Anna Kołakowska i jej mąż Andrzej są autorami pisma złożonego do Urzędu Wojewódzkiego, w którym domagają się zablokowania IV Trójmiejskiego Marszu Równości. Pod ich petycją rzekomo podpisało się 800 osób. Do tej pory radna PiS Anna Kołakowska i prawicowe bojówki z jej otoczenia, aby utrudnić organizację Marszu Równości, ograniczali się do zgłaszania licznych kontrmanifestacji na jego trasie.

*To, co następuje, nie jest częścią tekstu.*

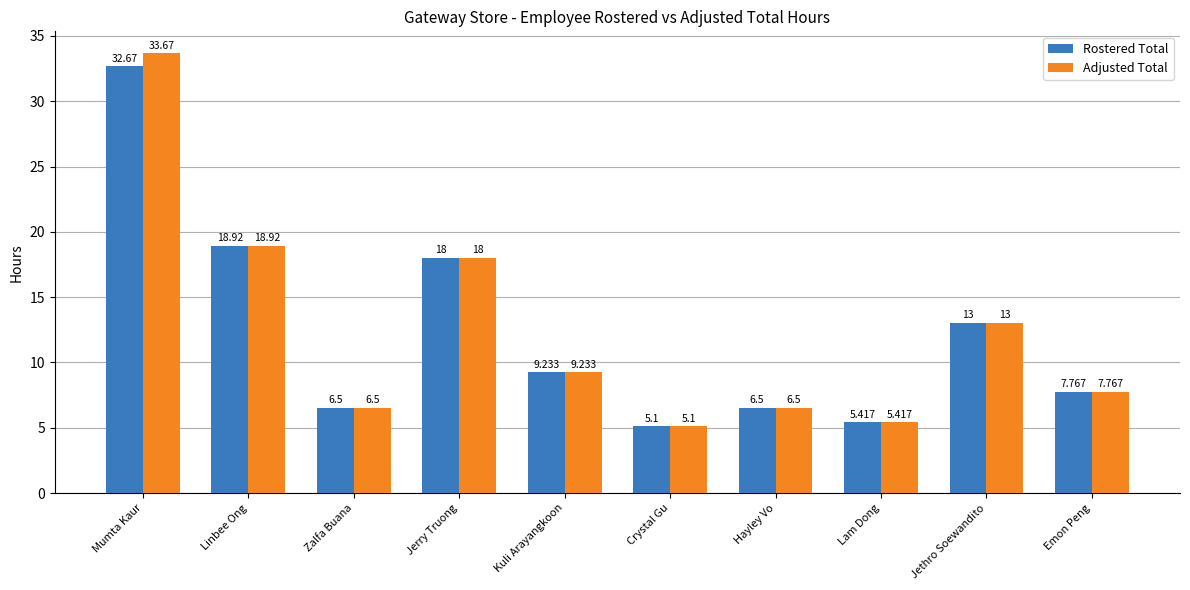

What are all the series names shown in the legend?

Rostered Total, Adjusted Total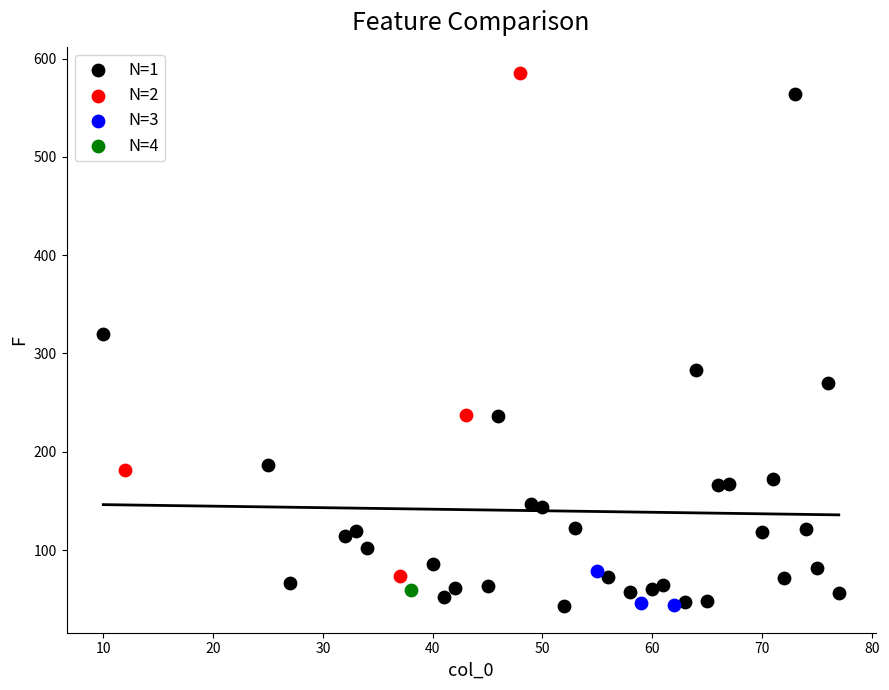

What are all the series names shown in the legend?

N=1, N=2, N=3, N=4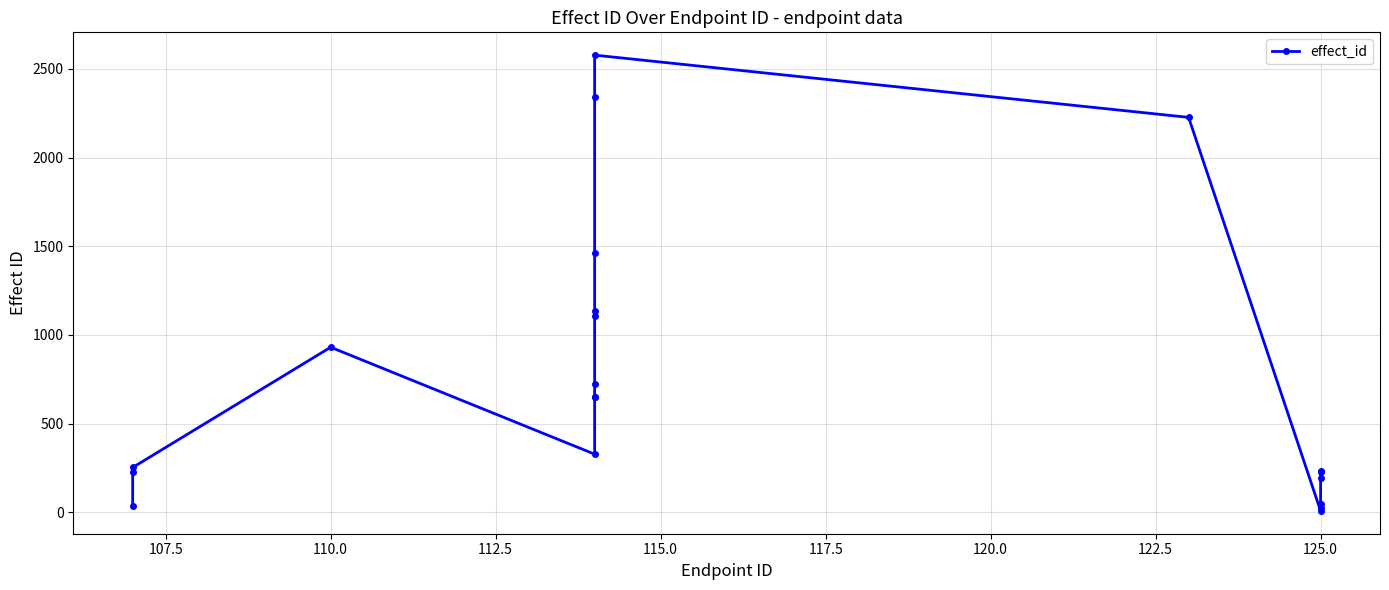

What is the value of the 1st point from the left?

38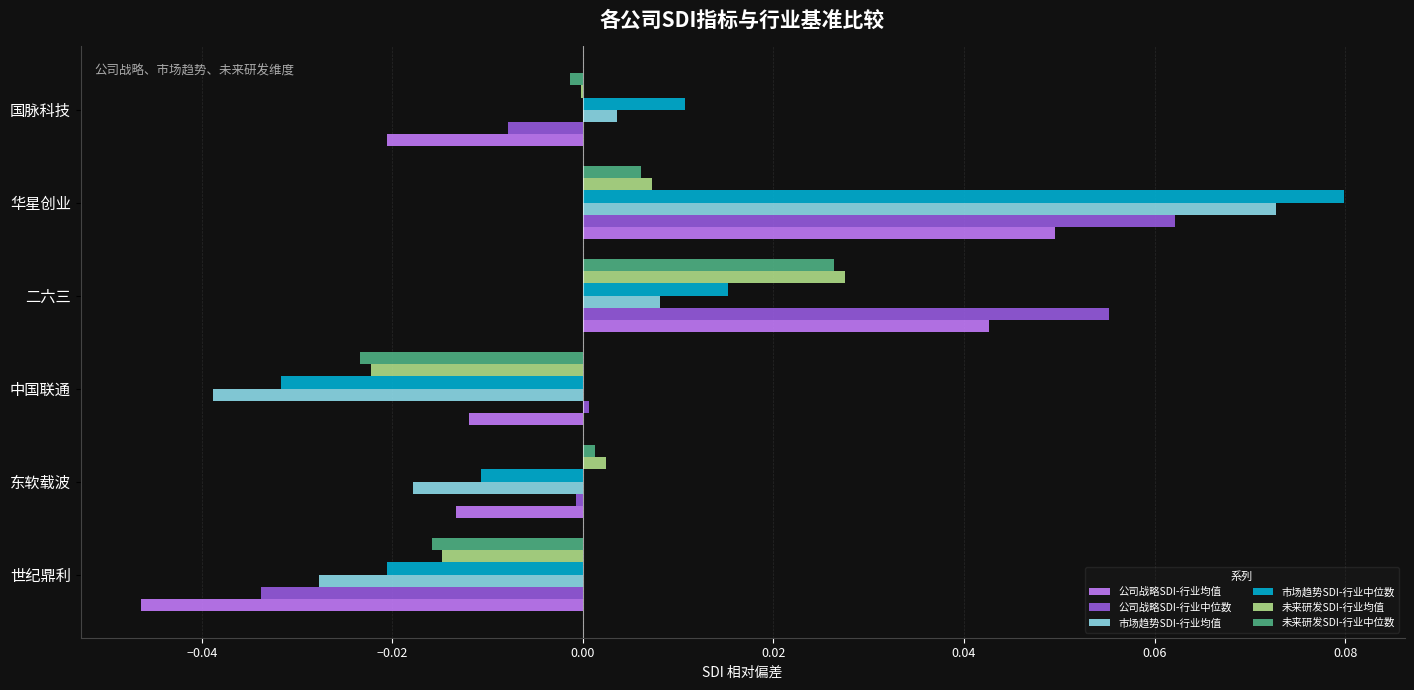

The 市场趋势SDI-行业均值 series shows 0.0 at 国脉科技. True or false?

True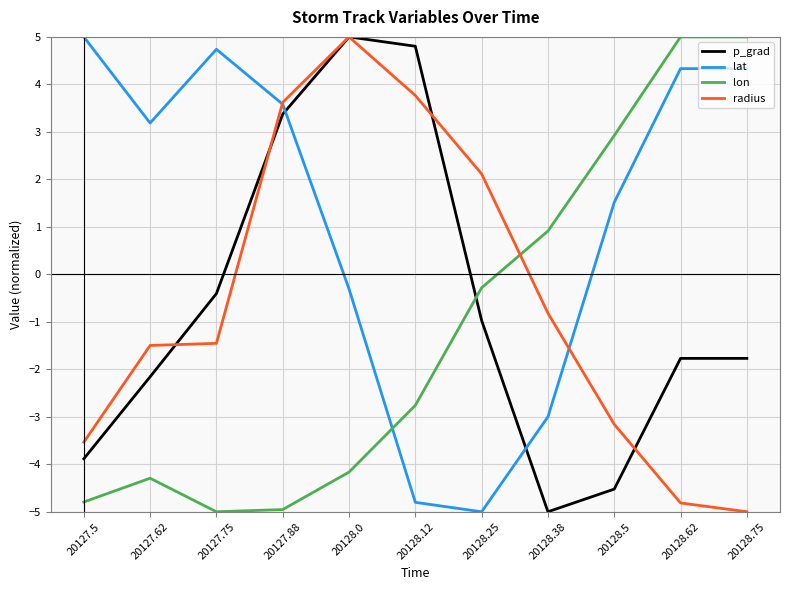

The value of lat at 20127.88 is 2.4. True or false?

False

Teraz radna wraz ze swoim mężem idzie o krok dalej i zwraca się do wojewody pomorskiego z prośbą o formalne zablokowanie tegorocznego marszu. W piśmie z 20 maja złożonym w urzędzie wojewódzkim czytamy m.in.:

„W ostatnim czasie możemy obserwować zwiększone wysiłki osób środowisk LGBT zmierzające do podważenia tradycyjnego modelu rodziny i do przekonania młodego pokolenia o nieskrępowanej niczym swobodzie zachowań seksualnych. Świadectwem tego jest publikacja »Zdrowelove« sygnowana przez Pawła Adamowicza, w której zachęca się młodzież do masturbacji, dewiacyjnej aktywności seksualnej, a nawet przyznaje się jej prawo do wyboru płci. Innym przykładem mogą być tzw. panele dyskusyjne, których celem jest włączenie Gdańska do tzw. federacji tęczowych miast. Brak reakcji na działalność organizacji homoseksualnych skutkuje swoistym homoterrorem.”

Kołakowscy w swoim piśmie zawarli również tezy, że organizowane w Gdańsku marsze równości są powodem zamieszek, a także angażują znaczne koszty związane z zabezpieczeniem wydarzenia przez policjantów. Twierdzą, że tylko wojewoda ma kompetencje, aby uniemożliwić organizację marszu. Pod pismem radnej Kołakowskiej i jej męża rzekomo podpisało się 800 osób.